Transports - Libéralisation du transport par autocars : les opérateurs se positionnent
La loi Macron n'est pas encore votée mais les transporteurs par autocar sont déjà sur la ligne de départ, dans la perspective de la libéralisation du marché français. Le projet de loi revient dès ce 8 juin en commission à l'Assemblée et pourrait encore être complété par le gouvernement, après que sénateurs et députés ont échoué à se mettre d'accord. Sur le principe de l'ouverture à la concurrence du transport par autocars, les jeux semblent faits. Mais députés et sénateurs affichent encore leur désaccord sur la distance en-dessous de laquelle les liaisons pourront être interdites ou limitées par les autorités organisatrices de transports (AOT), c'est-à-dire les collectivités locales : 100 kilomètres pour les premiers, 200 pour les seconds.
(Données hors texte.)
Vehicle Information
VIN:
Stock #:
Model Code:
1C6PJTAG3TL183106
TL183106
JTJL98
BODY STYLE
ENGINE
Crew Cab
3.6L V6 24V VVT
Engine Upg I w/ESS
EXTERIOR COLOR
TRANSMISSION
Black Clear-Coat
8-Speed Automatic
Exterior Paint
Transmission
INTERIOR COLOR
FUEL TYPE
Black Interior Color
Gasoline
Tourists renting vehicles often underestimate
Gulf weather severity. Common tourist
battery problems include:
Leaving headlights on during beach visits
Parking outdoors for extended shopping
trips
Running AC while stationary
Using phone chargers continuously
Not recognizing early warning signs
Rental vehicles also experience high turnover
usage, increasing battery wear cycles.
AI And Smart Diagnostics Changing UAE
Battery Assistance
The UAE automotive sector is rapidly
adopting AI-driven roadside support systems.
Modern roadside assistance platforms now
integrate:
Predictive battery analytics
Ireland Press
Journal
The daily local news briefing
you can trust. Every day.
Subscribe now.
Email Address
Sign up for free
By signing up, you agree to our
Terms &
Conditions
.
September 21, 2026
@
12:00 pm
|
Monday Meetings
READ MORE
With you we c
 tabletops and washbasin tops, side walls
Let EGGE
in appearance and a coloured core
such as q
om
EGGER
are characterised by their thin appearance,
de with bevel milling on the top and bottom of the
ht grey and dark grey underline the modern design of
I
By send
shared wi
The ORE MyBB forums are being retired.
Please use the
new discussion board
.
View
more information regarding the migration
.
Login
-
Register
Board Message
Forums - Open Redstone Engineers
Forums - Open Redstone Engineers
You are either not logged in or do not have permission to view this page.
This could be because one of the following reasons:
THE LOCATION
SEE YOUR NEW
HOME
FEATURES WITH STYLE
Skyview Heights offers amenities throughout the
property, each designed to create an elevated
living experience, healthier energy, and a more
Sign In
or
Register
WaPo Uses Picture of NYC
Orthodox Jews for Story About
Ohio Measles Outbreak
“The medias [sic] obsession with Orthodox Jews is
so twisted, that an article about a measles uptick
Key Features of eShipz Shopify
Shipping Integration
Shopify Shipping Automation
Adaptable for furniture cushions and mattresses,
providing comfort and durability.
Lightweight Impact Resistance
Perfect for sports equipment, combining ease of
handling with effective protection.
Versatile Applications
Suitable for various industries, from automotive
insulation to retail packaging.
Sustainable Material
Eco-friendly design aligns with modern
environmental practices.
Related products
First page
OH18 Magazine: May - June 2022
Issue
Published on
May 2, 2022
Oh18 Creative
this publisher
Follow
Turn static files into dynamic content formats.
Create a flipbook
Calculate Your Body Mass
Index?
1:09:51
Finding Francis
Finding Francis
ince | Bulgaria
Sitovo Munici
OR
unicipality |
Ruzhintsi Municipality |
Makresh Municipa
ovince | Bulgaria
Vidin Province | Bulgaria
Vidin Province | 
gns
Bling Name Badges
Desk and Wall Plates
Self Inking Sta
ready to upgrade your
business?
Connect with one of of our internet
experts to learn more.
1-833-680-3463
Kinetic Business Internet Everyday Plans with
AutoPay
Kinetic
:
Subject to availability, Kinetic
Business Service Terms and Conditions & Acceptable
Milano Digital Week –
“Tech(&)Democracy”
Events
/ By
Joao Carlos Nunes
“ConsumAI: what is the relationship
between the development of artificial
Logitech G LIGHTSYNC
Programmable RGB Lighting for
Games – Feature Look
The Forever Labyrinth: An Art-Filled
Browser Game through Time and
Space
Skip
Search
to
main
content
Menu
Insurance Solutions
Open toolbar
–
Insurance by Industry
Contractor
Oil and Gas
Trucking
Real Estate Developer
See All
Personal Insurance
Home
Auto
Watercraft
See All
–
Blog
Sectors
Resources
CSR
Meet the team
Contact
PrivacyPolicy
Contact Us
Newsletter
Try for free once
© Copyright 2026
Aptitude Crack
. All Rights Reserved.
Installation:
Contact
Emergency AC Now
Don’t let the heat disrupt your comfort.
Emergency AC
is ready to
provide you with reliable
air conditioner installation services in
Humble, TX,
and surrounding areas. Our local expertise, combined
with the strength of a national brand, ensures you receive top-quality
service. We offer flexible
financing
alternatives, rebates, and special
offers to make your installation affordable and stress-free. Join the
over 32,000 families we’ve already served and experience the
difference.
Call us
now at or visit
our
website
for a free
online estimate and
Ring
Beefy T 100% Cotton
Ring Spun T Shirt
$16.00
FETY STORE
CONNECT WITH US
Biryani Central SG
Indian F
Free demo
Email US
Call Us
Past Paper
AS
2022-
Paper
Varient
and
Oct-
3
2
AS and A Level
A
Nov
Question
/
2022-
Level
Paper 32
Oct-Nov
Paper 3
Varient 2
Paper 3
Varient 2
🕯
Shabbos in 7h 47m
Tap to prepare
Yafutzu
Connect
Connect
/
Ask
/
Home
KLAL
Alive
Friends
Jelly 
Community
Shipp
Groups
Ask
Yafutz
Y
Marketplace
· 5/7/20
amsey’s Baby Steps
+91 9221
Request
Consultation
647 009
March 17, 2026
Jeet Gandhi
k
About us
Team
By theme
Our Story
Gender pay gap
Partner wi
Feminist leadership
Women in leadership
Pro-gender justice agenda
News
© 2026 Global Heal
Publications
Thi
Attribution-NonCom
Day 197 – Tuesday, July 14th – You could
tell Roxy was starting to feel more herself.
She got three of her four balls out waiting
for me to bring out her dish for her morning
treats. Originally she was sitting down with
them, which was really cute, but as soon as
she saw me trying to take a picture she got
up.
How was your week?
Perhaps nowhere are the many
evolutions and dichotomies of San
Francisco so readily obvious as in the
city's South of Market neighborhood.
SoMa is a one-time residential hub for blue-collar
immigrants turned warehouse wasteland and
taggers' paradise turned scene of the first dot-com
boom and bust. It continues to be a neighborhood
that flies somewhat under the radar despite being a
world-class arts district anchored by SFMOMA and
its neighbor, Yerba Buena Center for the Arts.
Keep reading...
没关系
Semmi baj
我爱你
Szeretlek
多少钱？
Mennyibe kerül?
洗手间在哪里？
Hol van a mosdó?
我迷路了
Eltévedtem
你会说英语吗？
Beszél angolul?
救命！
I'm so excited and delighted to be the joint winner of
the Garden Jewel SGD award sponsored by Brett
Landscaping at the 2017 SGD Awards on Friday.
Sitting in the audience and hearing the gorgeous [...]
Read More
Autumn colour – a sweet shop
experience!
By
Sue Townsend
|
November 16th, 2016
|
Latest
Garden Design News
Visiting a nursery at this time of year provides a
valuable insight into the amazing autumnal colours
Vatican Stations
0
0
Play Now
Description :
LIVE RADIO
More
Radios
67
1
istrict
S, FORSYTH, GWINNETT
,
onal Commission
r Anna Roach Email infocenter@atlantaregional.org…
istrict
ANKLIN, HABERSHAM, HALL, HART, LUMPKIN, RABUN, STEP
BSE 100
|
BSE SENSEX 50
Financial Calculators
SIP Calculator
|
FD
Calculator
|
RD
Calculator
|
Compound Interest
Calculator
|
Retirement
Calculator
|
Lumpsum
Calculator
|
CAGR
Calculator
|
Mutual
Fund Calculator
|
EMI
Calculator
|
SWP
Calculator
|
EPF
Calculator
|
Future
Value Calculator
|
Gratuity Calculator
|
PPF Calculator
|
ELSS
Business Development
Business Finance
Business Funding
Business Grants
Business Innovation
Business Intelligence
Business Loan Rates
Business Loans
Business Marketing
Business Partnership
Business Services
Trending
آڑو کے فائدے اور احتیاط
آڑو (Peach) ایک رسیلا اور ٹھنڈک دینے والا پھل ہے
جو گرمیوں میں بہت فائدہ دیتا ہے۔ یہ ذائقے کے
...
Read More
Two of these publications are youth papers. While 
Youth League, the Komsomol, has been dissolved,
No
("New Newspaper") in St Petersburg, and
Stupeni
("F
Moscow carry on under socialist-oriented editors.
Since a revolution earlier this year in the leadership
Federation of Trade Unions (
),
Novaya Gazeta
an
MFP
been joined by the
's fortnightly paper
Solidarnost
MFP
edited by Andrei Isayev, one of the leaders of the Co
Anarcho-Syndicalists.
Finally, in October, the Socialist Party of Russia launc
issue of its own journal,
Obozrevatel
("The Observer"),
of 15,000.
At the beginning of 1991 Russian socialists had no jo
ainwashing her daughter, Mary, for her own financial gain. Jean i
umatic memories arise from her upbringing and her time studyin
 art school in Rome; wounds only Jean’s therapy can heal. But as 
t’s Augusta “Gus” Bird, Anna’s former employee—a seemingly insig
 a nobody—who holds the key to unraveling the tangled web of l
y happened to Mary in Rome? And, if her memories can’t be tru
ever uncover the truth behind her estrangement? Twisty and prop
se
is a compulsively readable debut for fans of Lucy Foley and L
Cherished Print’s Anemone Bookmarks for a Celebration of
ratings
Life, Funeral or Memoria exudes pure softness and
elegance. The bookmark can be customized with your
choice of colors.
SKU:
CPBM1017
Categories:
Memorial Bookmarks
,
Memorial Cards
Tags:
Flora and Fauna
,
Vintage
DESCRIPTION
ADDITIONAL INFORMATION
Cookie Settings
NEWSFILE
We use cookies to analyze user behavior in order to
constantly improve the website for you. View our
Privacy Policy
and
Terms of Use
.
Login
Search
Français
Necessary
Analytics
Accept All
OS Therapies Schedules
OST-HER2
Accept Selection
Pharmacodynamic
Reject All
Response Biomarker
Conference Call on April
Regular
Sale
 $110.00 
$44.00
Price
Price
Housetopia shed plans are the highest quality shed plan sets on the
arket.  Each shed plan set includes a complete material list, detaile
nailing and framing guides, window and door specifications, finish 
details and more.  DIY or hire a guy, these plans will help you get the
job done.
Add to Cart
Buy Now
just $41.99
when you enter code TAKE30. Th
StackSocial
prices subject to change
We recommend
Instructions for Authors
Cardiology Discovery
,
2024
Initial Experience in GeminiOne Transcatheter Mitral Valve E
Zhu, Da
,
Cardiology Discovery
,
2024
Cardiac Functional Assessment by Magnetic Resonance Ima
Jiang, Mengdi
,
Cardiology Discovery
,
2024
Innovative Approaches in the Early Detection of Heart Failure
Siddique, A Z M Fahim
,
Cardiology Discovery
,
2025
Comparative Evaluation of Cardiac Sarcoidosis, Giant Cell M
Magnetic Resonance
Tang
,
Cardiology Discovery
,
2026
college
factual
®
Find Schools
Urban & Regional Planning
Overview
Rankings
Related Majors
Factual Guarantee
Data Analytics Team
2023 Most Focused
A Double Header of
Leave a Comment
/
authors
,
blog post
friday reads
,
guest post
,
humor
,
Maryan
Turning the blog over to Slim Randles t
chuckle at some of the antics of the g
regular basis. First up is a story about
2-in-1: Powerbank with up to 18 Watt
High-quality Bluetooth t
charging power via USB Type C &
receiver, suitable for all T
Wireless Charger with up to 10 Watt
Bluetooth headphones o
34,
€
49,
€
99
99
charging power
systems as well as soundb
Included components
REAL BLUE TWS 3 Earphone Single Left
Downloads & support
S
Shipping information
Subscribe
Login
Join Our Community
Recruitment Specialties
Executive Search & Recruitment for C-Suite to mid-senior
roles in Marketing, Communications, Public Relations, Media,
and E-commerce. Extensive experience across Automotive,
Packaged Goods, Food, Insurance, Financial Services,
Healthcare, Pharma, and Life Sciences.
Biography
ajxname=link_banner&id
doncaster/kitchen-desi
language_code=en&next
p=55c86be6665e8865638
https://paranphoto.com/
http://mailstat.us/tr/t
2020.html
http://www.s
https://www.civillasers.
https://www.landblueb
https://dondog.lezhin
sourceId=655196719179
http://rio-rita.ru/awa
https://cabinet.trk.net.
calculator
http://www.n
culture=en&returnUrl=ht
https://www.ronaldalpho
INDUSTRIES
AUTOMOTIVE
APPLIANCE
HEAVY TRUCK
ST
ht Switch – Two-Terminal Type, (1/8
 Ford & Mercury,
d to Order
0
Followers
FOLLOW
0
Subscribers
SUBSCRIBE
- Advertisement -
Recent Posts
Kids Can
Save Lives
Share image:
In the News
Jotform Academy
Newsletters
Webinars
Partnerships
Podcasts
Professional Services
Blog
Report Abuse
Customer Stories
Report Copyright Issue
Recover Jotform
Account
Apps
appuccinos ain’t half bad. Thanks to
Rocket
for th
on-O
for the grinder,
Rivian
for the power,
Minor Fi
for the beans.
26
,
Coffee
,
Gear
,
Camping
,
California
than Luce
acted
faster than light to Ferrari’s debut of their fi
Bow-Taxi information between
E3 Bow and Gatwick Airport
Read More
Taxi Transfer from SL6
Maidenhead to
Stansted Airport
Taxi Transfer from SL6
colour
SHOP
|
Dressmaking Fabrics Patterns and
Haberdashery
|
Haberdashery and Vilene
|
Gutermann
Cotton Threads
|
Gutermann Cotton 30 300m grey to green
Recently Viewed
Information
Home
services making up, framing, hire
En attendant que le texte achève son parcours parlementaire, les transporteurs affichent leurs ambitions sur ce nouveau marché, à l'instar de Transdev, qui a lancé le 4 juin sa marque Isilines. Le groupe, filiale de la Caisse des Dépôts, avait annoncé depuis plusieurs mois son intention de lancer des lignes longue distance en France, dès que la législation le lui permettrait. Maison mère d'Eurolines, dont les autocars transportent 4 millions de voyageurs par an en Europe, Transdev a annoncé le 4 juin qu'elle lancera ses premières lignes le 10 juillet, avant d'exploiter l'ensemble de ses 17 lignes et de relier une cinquantaine de villes à partir de l'automne. Objectif à l'horizon 2017 : 100 millions d'euros de chiffre d'affaires, 5 millions de passagers annuels, et 1.000 emplois directs créés. Sa marque Isilines pourra proposer par exemple un tarif compris entre 19 et 35 euros, pour les 6h30 de trajet entre Paris et Lyon.
Transdev n'est pas la première à se positionner sur ce marché. Des entreprises étrangères, comme Megabus ou StageCoach, sont également sur les rangs. Le numéro un des voyages par autocar outre-Rhin, la start-up Flixbus, ambitionne de devenir leader du marché français d'ici deux ans, et promet des tarifs entre deux fois et trois fois et demie moins cher que le train.
L'argument prix
Car c'est bien le prix qui devrait attirer les voyageurs vers l'autocar. La SNCF table d'ailleurs sur une perte de chiffre d'affaires qui pourrait aller jusqu'à 200 millions d'euros. Mais prévoit pourtant, elle aussi, d'étoffer son offre de transports en autocar IDBus, lancé en 2012. Elle n'a avancé aucune date pour dévoiler sa future offre. La directrice générale de Voyages SNCF, Rachel Picard, avait jugé, début mars, que l'arrivée des autocars viendrait "prendre du chiffre d'affaires à tous les acteurs en place aujourd'hui".
Le PDG de Transdev, Jean-Marc Janaillac, estime au contraire que cette ouverture grossira le gâteau, attirant des passagers dont "la plupart ne voyageaient pas ou prenaient leur voiture", car cette ouverture "permet d'ajouter des liaisons qui n'existent pas (...) ou d'offrir le choix au consommateur" entre vitesse et prix. Mais les transporteurs par autocar se défendent d'offrir un moyen de transport au rabais, et promettent un "service de qualité", avec des sièges espacés et inclinables, des prises électriques, le wifi, des toilettes... Lors de la présentation de l'offre Isibus, la directrice générale France de Transdev, Laurence Broseta, a même taclé la SNCF au sujet du confort, avec la présence dans ses bus de "prises électriques et USB qui manquent cruellement dans les autres modes de transport".
La Fédération nationale des associations d'usagers des transports (Fnaut) reconnaît pour sa part que "l'autocar est nécessaire sur les axes interurbains non desservis par le train, ou (mal) desservis". Tout en reconnaissant qu'il s'agit d'un moyen de transport "bon marché", elle souligne le fait qu'il est "moins confortable que le train (...), moins sûr et beaucoup plus lent en raison de la vitesse limitée à 100 km/h sur les autoroutes, des embouteillages aux entrées de villes, des temps de montée et descente des voyageurs et des pauses régulières des conducteurs".